Легкая или тяжелая постройка собора; изящество купола; выбор цветов для окраски стен церковных и крыш, конечно, занимают меня гораздо более. Любопытно сравнивать древневизантийские здания с новыми постройками, или древнюю иконопись с нашей нынешней русской, или даже замечать разницу в убранстве монастырских приемных у греков и русских. Можно легко убедиться, наблюдая все это, как почти все, что касается до внутреннего убранства храмов: иконопись, иконостасы, облачения у русских – лучше, чем у греков, как-то изящнее, живее, так сказать, и благолепнее. Пение наше церковное с греческим, ты сама знаешь, и сравнить нельзя! Зато у греков и болгар постройки лучше, больше вкуса, больше прочности, больше фантазии восточной и архитектурной поэзии; наши, к несчастью, слишком склонны, следуя полунемецкой казенщине нашей, к казарменным линиям, к белым штукатуренным прямым стенам, к зеленым крышам и куполам, тогда как зеленый цвет и для виду на естественной зелени самый невыгодный и неприятный, и уже слишком напоминает загородный дом разжившегося русского немца. Вообще на русских постройках заметны слишком следы наших казенных архитекторов, воздвигавших по всем уездам и губерниям станции желтые, казармы белые, церкви белые с зеленым…

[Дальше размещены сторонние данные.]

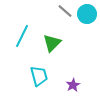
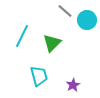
cyan circle: moved 6 px down
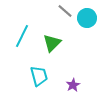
cyan circle: moved 2 px up
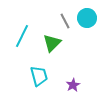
gray line: moved 10 px down; rotated 21 degrees clockwise
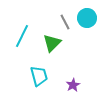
gray line: moved 1 px down
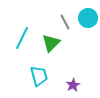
cyan circle: moved 1 px right
cyan line: moved 2 px down
green triangle: moved 1 px left
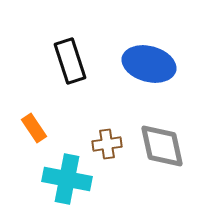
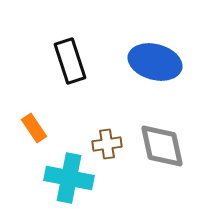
blue ellipse: moved 6 px right, 2 px up
cyan cross: moved 2 px right, 1 px up
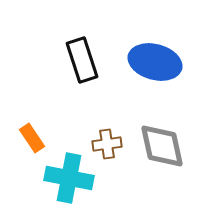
black rectangle: moved 12 px right, 1 px up
orange rectangle: moved 2 px left, 10 px down
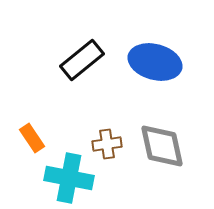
black rectangle: rotated 69 degrees clockwise
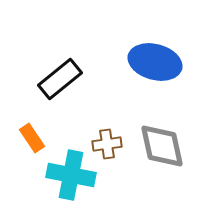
black rectangle: moved 22 px left, 19 px down
cyan cross: moved 2 px right, 3 px up
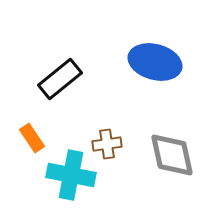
gray diamond: moved 10 px right, 9 px down
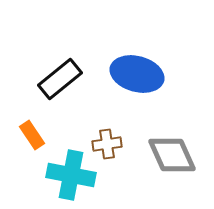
blue ellipse: moved 18 px left, 12 px down
orange rectangle: moved 3 px up
gray diamond: rotated 12 degrees counterclockwise
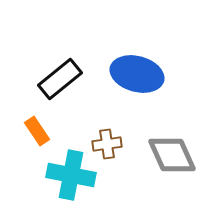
orange rectangle: moved 5 px right, 4 px up
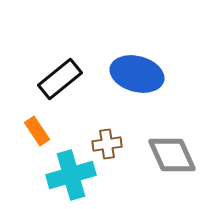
cyan cross: rotated 27 degrees counterclockwise
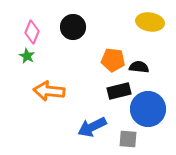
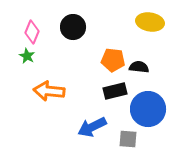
black rectangle: moved 4 px left
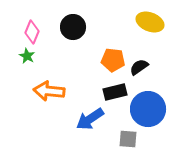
yellow ellipse: rotated 12 degrees clockwise
black semicircle: rotated 42 degrees counterclockwise
black rectangle: moved 1 px down
blue arrow: moved 2 px left, 8 px up; rotated 8 degrees counterclockwise
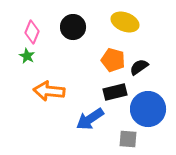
yellow ellipse: moved 25 px left
orange pentagon: rotated 10 degrees clockwise
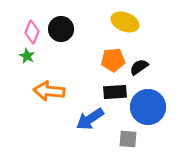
black circle: moved 12 px left, 2 px down
orange pentagon: rotated 20 degrees counterclockwise
black rectangle: rotated 10 degrees clockwise
blue circle: moved 2 px up
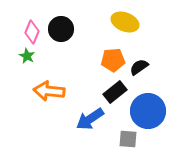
black rectangle: rotated 35 degrees counterclockwise
blue circle: moved 4 px down
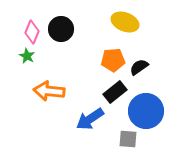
blue circle: moved 2 px left
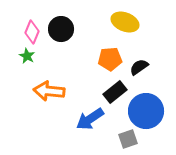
orange pentagon: moved 3 px left, 1 px up
gray square: rotated 24 degrees counterclockwise
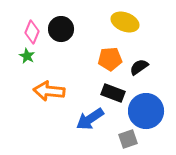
black rectangle: moved 2 px left, 1 px down; rotated 60 degrees clockwise
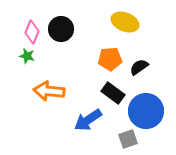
green star: rotated 14 degrees counterclockwise
black rectangle: rotated 15 degrees clockwise
blue arrow: moved 2 px left, 1 px down
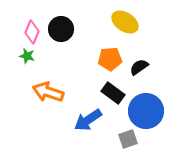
yellow ellipse: rotated 12 degrees clockwise
orange arrow: moved 1 px left, 1 px down; rotated 12 degrees clockwise
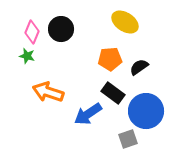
blue arrow: moved 6 px up
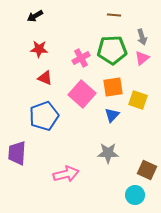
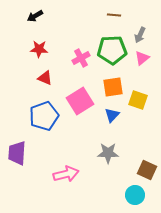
gray arrow: moved 2 px left, 2 px up; rotated 42 degrees clockwise
pink square: moved 2 px left, 7 px down; rotated 16 degrees clockwise
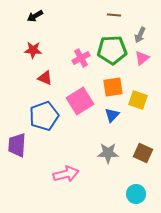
red star: moved 6 px left, 1 px down
purple trapezoid: moved 8 px up
brown square: moved 4 px left, 17 px up
cyan circle: moved 1 px right, 1 px up
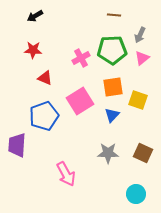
pink arrow: rotated 75 degrees clockwise
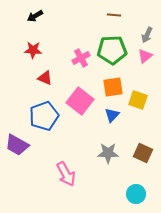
gray arrow: moved 7 px right
pink triangle: moved 3 px right, 2 px up
pink square: rotated 20 degrees counterclockwise
purple trapezoid: rotated 65 degrees counterclockwise
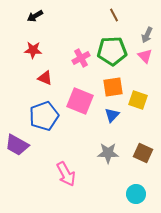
brown line: rotated 56 degrees clockwise
green pentagon: moved 1 px down
pink triangle: rotated 35 degrees counterclockwise
pink square: rotated 16 degrees counterclockwise
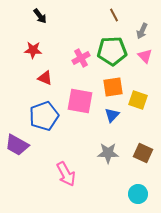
black arrow: moved 5 px right; rotated 98 degrees counterclockwise
gray arrow: moved 5 px left, 4 px up
pink square: rotated 12 degrees counterclockwise
cyan circle: moved 2 px right
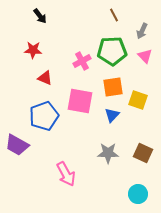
pink cross: moved 1 px right, 3 px down
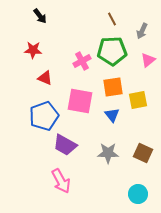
brown line: moved 2 px left, 4 px down
pink triangle: moved 3 px right, 4 px down; rotated 35 degrees clockwise
yellow square: rotated 30 degrees counterclockwise
blue triangle: rotated 21 degrees counterclockwise
purple trapezoid: moved 48 px right
pink arrow: moved 5 px left, 7 px down
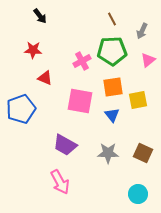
blue pentagon: moved 23 px left, 7 px up
pink arrow: moved 1 px left, 1 px down
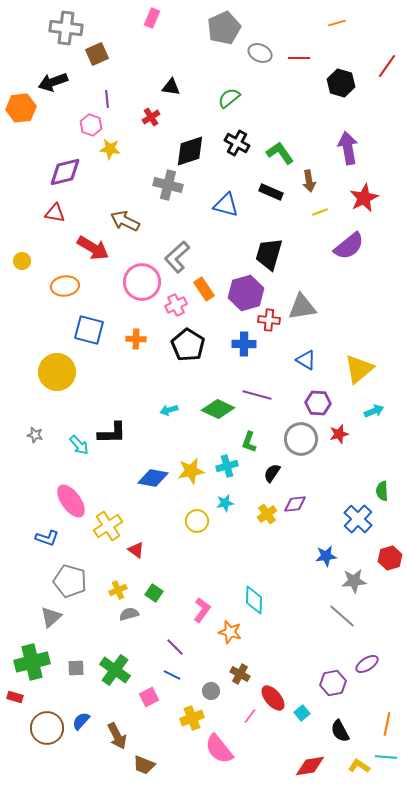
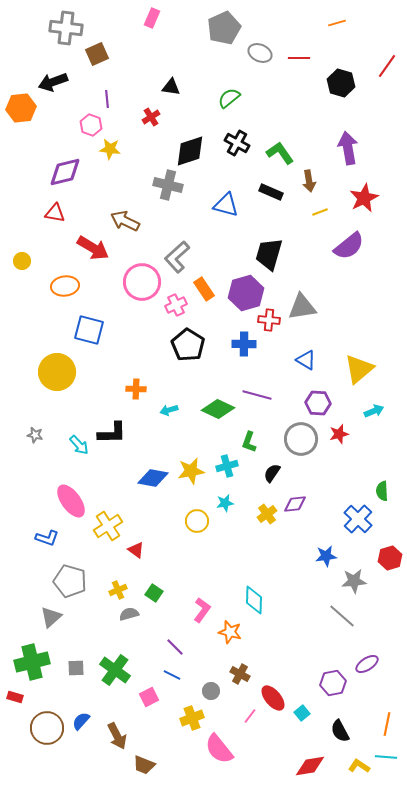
orange cross at (136, 339): moved 50 px down
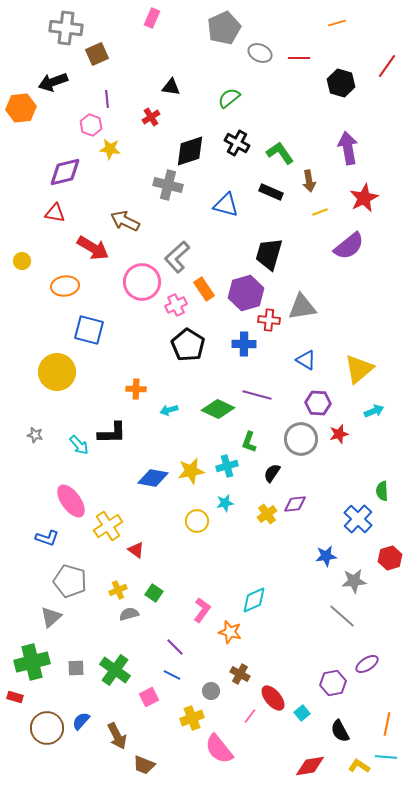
cyan diamond at (254, 600): rotated 64 degrees clockwise
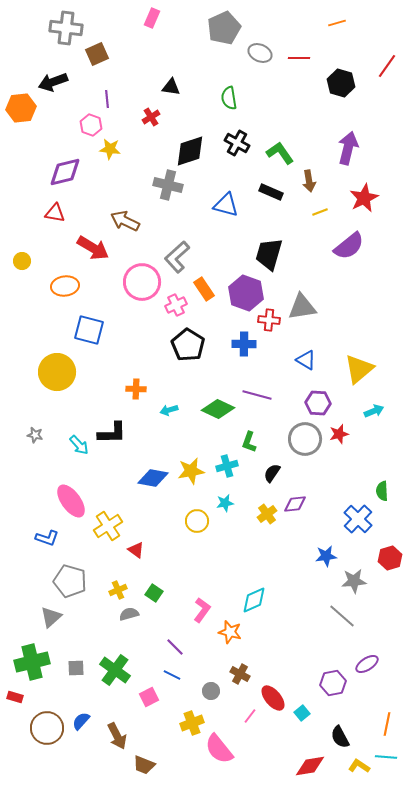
green semicircle at (229, 98): rotated 60 degrees counterclockwise
purple arrow at (348, 148): rotated 24 degrees clockwise
purple hexagon at (246, 293): rotated 24 degrees counterclockwise
gray circle at (301, 439): moved 4 px right
yellow cross at (192, 718): moved 5 px down
black semicircle at (340, 731): moved 6 px down
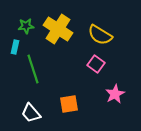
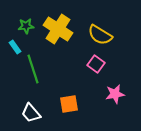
cyan rectangle: rotated 48 degrees counterclockwise
pink star: rotated 18 degrees clockwise
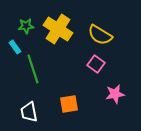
white trapezoid: moved 2 px left, 1 px up; rotated 30 degrees clockwise
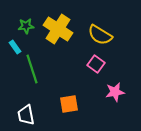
green line: moved 1 px left
pink star: moved 2 px up
white trapezoid: moved 3 px left, 3 px down
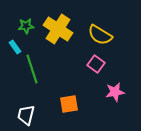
white trapezoid: rotated 25 degrees clockwise
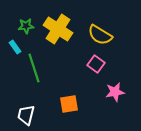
green line: moved 2 px right, 1 px up
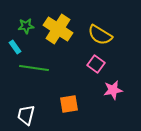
green line: rotated 64 degrees counterclockwise
pink star: moved 2 px left, 2 px up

В греческих и болгарских комнатах и приемных также больше восточного простора и величавой турецкой простоты: ковер, диван вокруг стены, камин хороший в средней стене или даже русская печка; в иных приемных – колонки, разделяющие комнату надвое, на возвышенную половину, на ту, где почетный диван, и на небольшое преддверие. На русских гостиницах для приезжающих очень тепло и во многом удобно; но русские уж слишком падки до плохой европейской мебели, до маленьких, неудобных диванчиков с разными зигзагами, до множества стульев, которые гораздо более были бы на месте в пещерах аскетов, чем в комнатах, которые назначены для успокоения и приема гостей. Большая также страсть к маленьким картинкам и множеству мелких фотографий по стенам; к вязанным ajour[86] скатертям и к женским печатным дешевым платкам, которые служат здесь вместо столовых покрышек… Одним словом, в приемной греческой или болгарской как будто видишь перед собой почтенного турка в чалме и широкой одежде, курящего чубук; а в русских гостиницах скорее вспомнишь своего знакомого Карла Иваныча, которому Марья Ивановна готовит к именинам вязаный или вышитый по канве сюрприз.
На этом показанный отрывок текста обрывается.